Choosing the Right Logo

A successful brand image starts and ends with a memorable logo that sets the company apart from competitors and delivers a strong visual message about what it stands for. After all, it is argued that the human brain can process images about 60,000 times faster than it processes words – which means that a logo will go a long way into our minds even at a fleeting glance and will stay with us much longer than any corporate manifesto on why we should prefer a specific product.
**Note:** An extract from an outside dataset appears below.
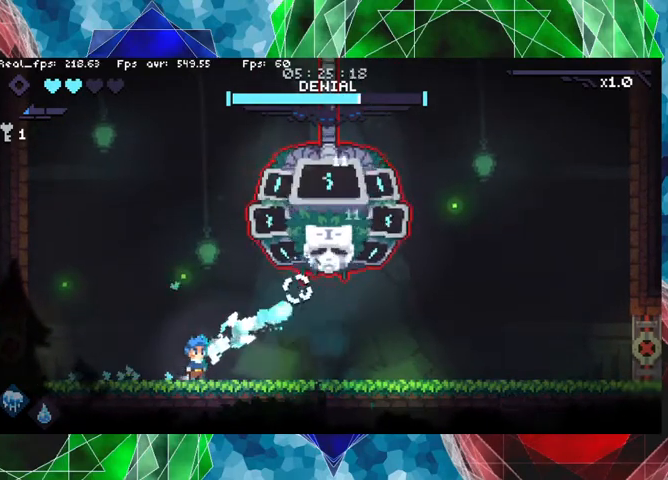
{"buttons": ["Y"], "left_stick": "center", "right_stick": "center", "events": []}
This is why logos often play with subliminal messages that underline the services offered. For example, the famous FedEx logo sports a “hidden” arrow between letters E and X, which signifies movement and forward direction – and reassures you that the company is constantly on the move to deliver your goods with speed and precision. Amazon has chosen an arrow-shaped smile for their logo, which is a hidden message in itself, representing customer satisfaction. Yet a closer look reveals a second layer of thoughtfulness that went into the design: the arrow also connects the first and fourth letter in Amazon’s name, therefore signalling to potential customers its purpose to sell every product from A to Z.

Let Pop Culture Carry Your Brand

Yet brand identity is so much more than just your logo. It is about the overall image that you want to send across and most of all it is about bonding with your target audience and retaining their loyalty. 64% of people cite shared values as the main reason they keep a loyal relationship with a brand, while almost half of Americans expect brands to know their desires and needs and enable them to discover new products or services that suit them. In other words, consumers tend to prefer brands with a familiar face and associated with things they already know and like.

Enter pop culture. There is nothing more pervasive than popular cultural trends – and they make for a successful marketing campaign, to boot. A study revealed that out of 345 marketing campaigns examined, 28% of the most successful relied on pop culture references. This does not necessarily mean building the whole brand around a pop culture item, but cleverly associating services or products is a creative way to break into previously uncharted customer territory. For example, apps available on Google Play regularly capitalize on pop culture, such as the latest Minion Rush game, while online gaming regularly turns to more established pop culture themes to attract new players, such as new bingo sites featuring designs based on Monopoly or the popular TV show Deal or No Deal.

Say It with Colour

Lastly, creative branding means considering aspects of the brand identity that are not usually in the forefront – and yet weigh heavily on consumers’ choices. Consider colour, for example: according to research by the Secretariat of the Seoul International Color Expo, 92.6% of those interviewed said that they mostly take into account visual factors when purchasing goods and 84.7% said that colour accounts for more than 50% among the various determinative factors when choosing products.

There are countless examples that spring to mind which prove that the right colour choice may increase brand recognition – according to research, by roughly 80%. Just consider the Starbucks green or the Coca-Cola red. Customers associate different colours with different attributes: orange is seen as creative and friendly, white is associated with innocence, red with excitement and passion, and blue with trust and smartness – in fact, blue is the most popular company logo colour, which comes as no surprise since 42% of people cite it as their favourite colour.

So whether we are talking establishing a brand identity from scratch or relaunching a brand’s image, the important thing to keep in mind is to be creative. Thinking out of the box and knowing where to focus in developing a brand image is key for a successful result that captures consumers’ minds and hearts – and, more importantly, their shopping habits.